2-1『隠れ蓑』
新章開幕です!
霧道走が退学して、一週間ほど経過した。
その間何事もなく……という訳にもいかないが、まぁ、大きな出来事もなかった。
あったとしても、数名、クラスメイトが校則違反をして罰金を食らっただとか、雨森がまた朝比奈さんを泣かしただとか、最近雨森の野郎が倉敷さんと仲良すぎるだとか。そんな程度だ。
「……はぁ」
「ん? どうした、ため息なんてついて」
ふと、爽やかな声が聞こえて前を向く。
そこにはここ最近、妙に話しかけてくるクラスメイト……烏丸冬至の姿があった。
パーマがかった茶髪に、白いカチューシャ。女子だったらひと目で惚れてしまいそうな整った容姿。どこぞの霧道が初日からやらかしたせいで埋もれていたが、本来、このクラスにおけるカーストの最上位に立つべきだった人物だ。

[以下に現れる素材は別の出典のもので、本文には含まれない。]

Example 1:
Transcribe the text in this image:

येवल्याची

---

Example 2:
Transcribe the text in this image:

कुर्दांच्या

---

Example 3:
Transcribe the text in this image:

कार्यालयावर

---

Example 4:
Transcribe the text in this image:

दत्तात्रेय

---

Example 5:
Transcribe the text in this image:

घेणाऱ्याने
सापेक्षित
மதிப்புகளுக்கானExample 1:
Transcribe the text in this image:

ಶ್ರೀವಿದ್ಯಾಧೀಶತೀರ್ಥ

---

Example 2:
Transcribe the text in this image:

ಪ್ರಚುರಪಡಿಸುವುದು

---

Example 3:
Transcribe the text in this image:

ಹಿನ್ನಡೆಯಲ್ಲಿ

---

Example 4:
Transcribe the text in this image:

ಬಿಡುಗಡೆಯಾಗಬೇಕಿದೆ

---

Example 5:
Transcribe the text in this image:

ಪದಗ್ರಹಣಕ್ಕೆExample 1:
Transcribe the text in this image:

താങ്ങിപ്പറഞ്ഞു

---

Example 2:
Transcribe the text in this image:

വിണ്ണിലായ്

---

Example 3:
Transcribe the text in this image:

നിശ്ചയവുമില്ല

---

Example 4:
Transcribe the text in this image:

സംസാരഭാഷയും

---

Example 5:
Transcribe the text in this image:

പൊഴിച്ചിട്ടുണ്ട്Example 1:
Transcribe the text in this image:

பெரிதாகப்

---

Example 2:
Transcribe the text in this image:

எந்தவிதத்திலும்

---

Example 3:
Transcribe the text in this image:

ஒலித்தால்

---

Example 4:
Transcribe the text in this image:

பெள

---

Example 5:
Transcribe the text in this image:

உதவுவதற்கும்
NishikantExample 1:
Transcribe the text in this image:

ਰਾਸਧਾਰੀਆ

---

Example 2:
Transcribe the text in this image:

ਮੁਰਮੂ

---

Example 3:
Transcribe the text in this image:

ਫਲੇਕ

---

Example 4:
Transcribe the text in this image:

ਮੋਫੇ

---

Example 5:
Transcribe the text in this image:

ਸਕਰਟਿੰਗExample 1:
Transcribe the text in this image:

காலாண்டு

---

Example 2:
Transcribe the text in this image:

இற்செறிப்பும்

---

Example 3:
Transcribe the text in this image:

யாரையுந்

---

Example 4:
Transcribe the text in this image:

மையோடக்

ま、あれから既に一週間。今や古き体制を塗り替えて烏丸たちがクラスカーストの頂点に立っている訳だが。……てか、なんでこいつ僕に話しかけてくんの。たまたま席が前だったからって気軽過ぎない?
「……いや、少し疲れがな」
「……あぁ、そゆこと」
そう言って、烏丸は前の方へと視線を向ける。
僕もつられて視線を向けると……うっわぁ、倉敷と朝比奈嬢が真面目な表情浮かべて話し合ってる。しかも朝比奈嬢の表情は真剣の一言に尽きる。なにやらメモもしている様子だし……嫌な予感が溢れてくるぜ。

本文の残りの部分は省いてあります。